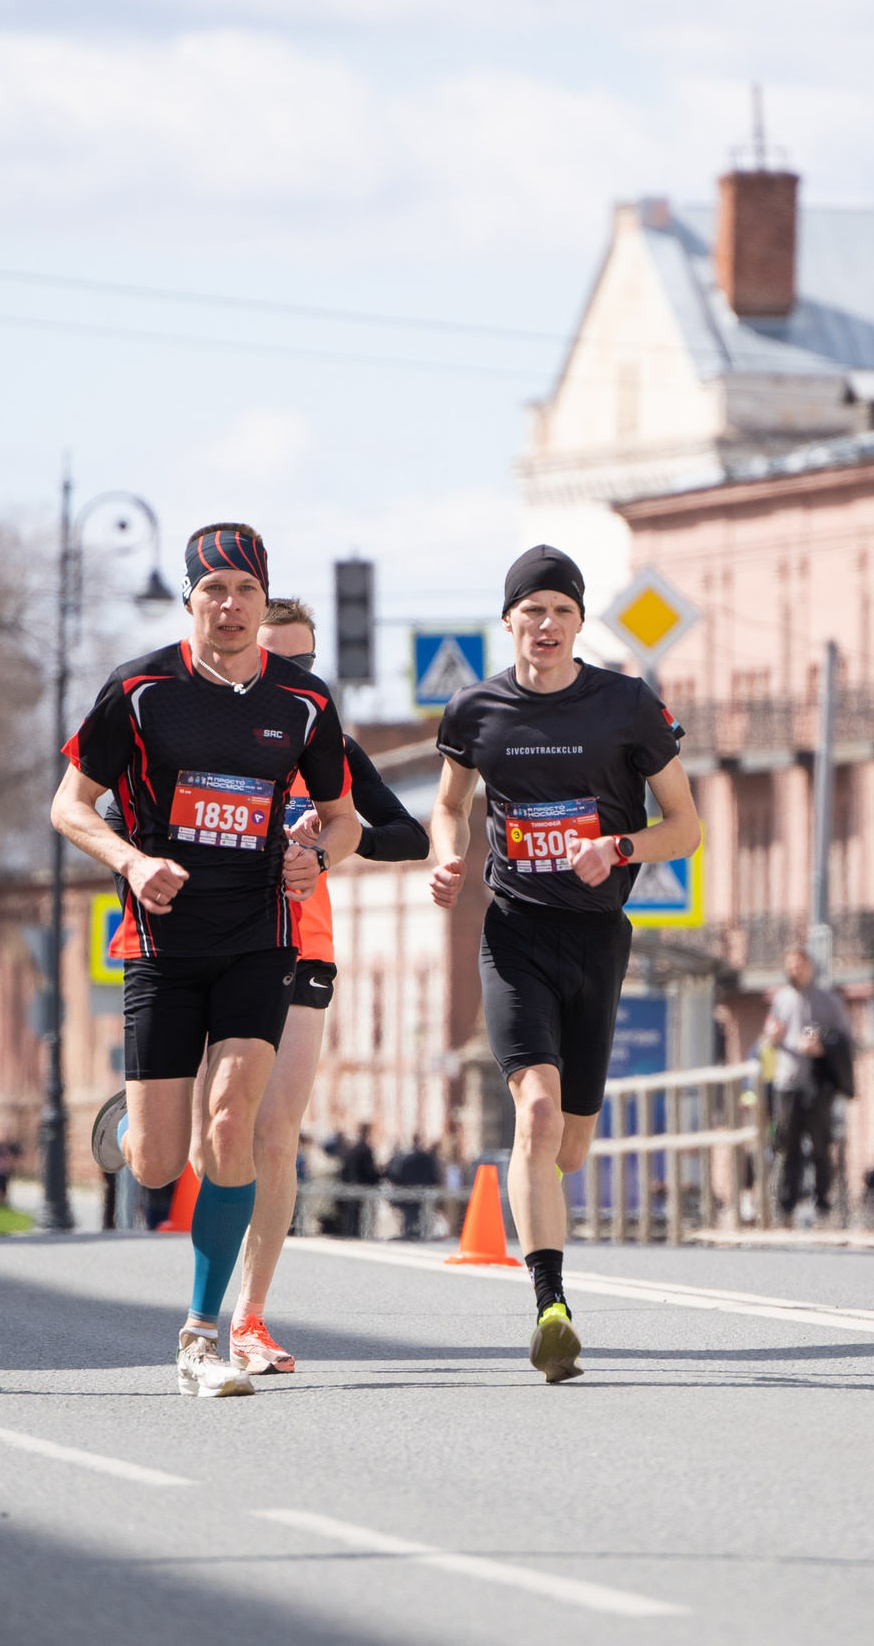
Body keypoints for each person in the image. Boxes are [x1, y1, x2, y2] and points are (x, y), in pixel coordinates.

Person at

==

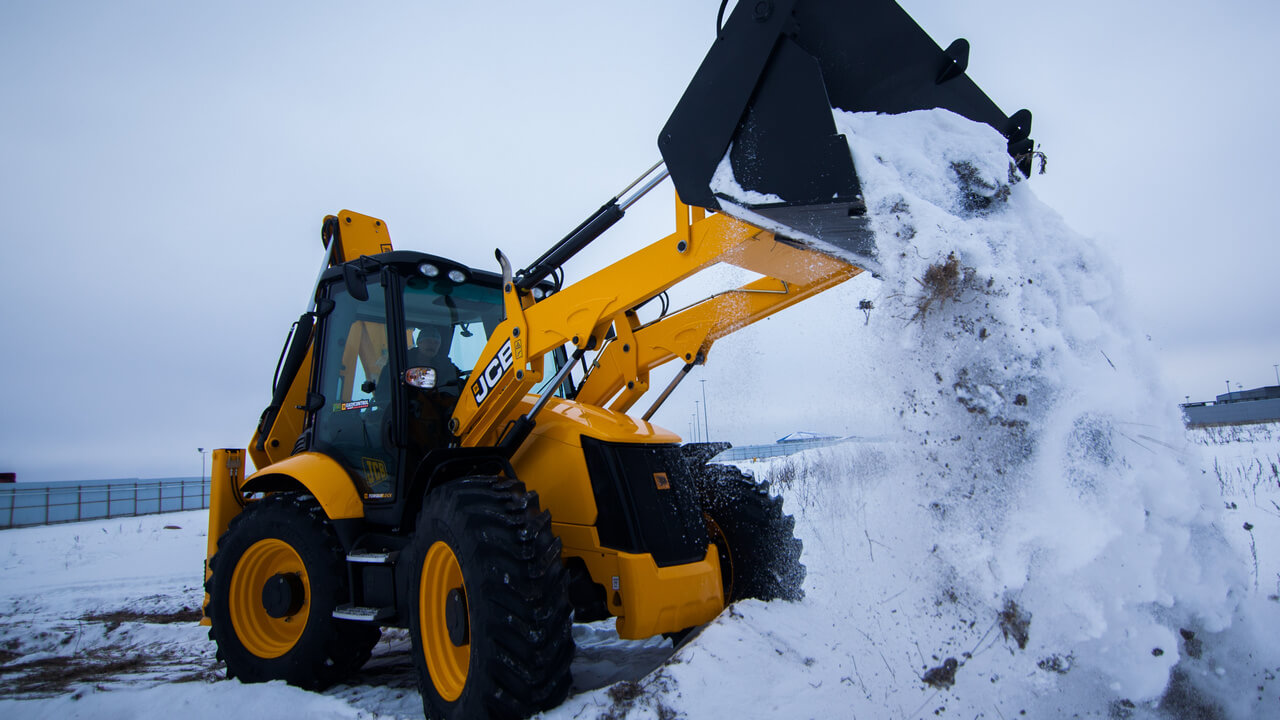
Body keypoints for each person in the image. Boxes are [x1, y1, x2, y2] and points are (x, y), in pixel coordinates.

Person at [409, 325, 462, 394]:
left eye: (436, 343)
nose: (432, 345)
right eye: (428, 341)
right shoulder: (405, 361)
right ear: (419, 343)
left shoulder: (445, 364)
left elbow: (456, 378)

» **What the task requires**: Within the listing above, locate the line containing "right eye: (428, 341)" and the line containing "left elbow: (456, 378)". Reproduce those two lines and all lines between them exactly, with nothing added.

» **Finished exercise**:
right eye: (428, 341)
right shoulder: (405, 361)
right ear: (419, 343)
left shoulder: (445, 364)
left elbow: (456, 378)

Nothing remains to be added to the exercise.